No one in their right minds was worried about the USL nonsense affecting
the TCP code.  A lot of the kernel was plausibly at issue, but not the
network code.  To have worried about Van Jacobson's code, you would have
to have been literally out of your gords.  For crying out loud--look at
the source in the Postscript version of RFC-1144!

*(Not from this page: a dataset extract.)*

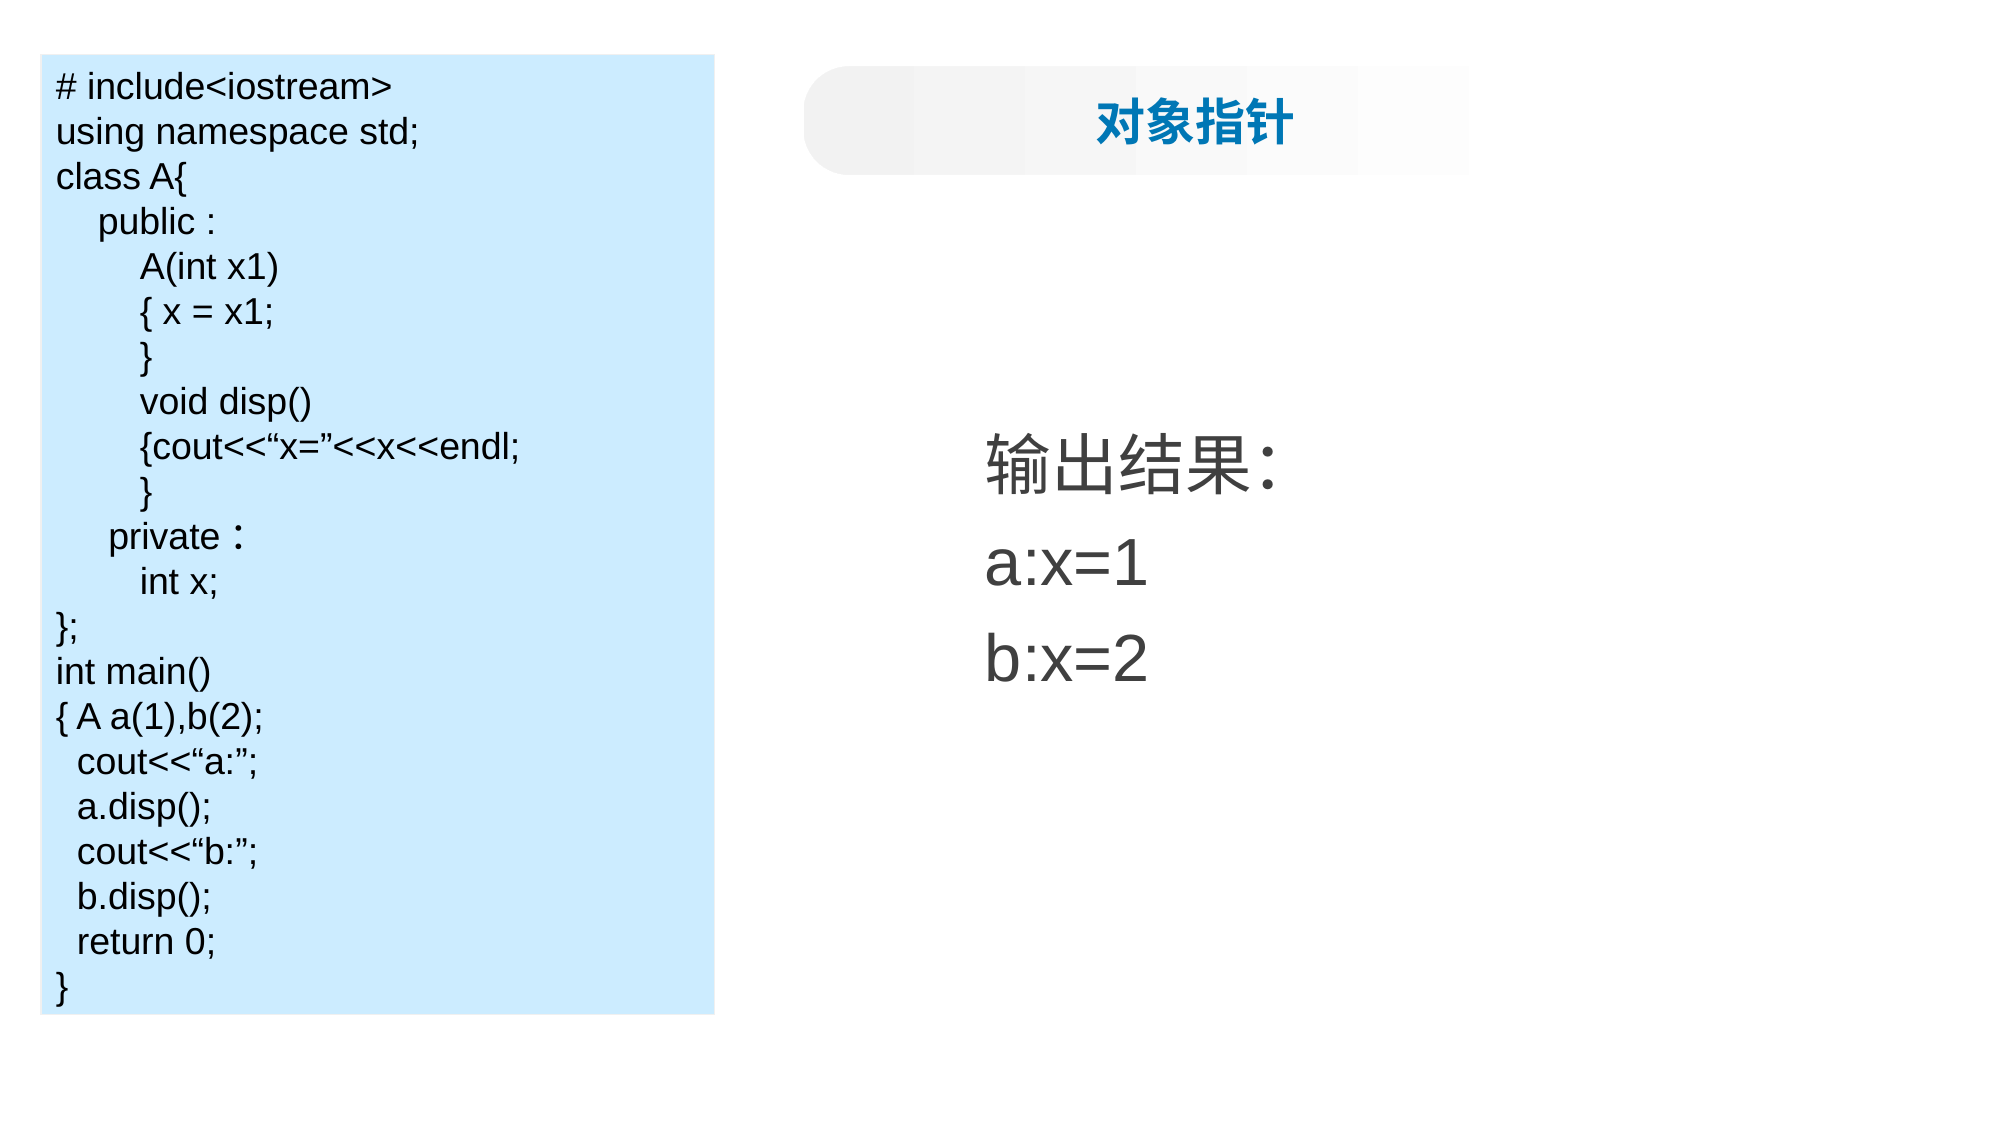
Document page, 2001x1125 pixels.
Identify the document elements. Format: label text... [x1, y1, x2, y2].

The only people with reason to worry about the USL nonsense at all were
people with money involved, such as BSDI.  Doesn't Linux have Finish
roots?  Wouldn't you expect Linux to be as safe from USL as from the
U.S. Dept. of Comm, DOD, and NSA?

Not-Invented-Here is a strange syndrome.  I know, having suffered it
myself.  The suffers are often unable to preceive or admit their
affliction.  They discover compelling reasons for rewriting interesting
code, but only the interesting stuff.  The boring stuff like `cat` is
bought, borrowed, stolen, or, if absolutely necessary, hacked out over
a weekend.  Sometimes the reasons for rewriting are valid and almost
sufficient.  Sometimes, as in "USL is going to take back BSD TCP/IP",
they're just plain silly.  I've always been boggled by the number of
people who have been compelled to re-invent TCP code.  I've long asked
people at router vendors, real-time-operating system houses, and so on
why they didn't even consider at the BSD code.  Before the USL suit, I
heard "mbufs are too hard," "splnet is too hard and messy," "UNIX is
too big and slow", and the ever popular "the BSD TCP is implemented
wrong."  All of those have grains of truth, but none of them were suffient
or the real reason.

Maybe I ought to start a 7-step group for NIH suffers.  The first step
is admitting you have a problem.  Too bad I don't know the other steps.


> ...
>follow the RFCs when such a problem has been revealed.  Now the point:
>what about ATM?  People are afraid of changing their protocols stacks, and
>the one other example of a non-BSD stack (Solaris 2) has also gotten a
>similarly bad reputation.  Unless there is a dramatic revolution (IPNG?
>OSI:->?) who will be willing to risk fielding ATM on the desktop in this
>environment? 

That's strange.  The main bad things I've heard about the new Sun code
is that it wasn't as fast as it should have been (note the past tense),
and that they were both aggressive and not quite right about MTU path
discovery.

I think you're entirely wrong about ATM.  ATM maybe ok for WAN links
and may do well there, but it is technically wrong from start to end
for LAN's and will never make it on the desktop.  The ATM LAN buzz is
already fading.  The only question is what the trade rags, seminar
salescritters, and other clue-free Technology mavens will be pushing
next.  Multi-media, FDDI, AI, pen-computing, PDA's and object-oriented
are all played out.  My bet is on <<Mobile Computing>>.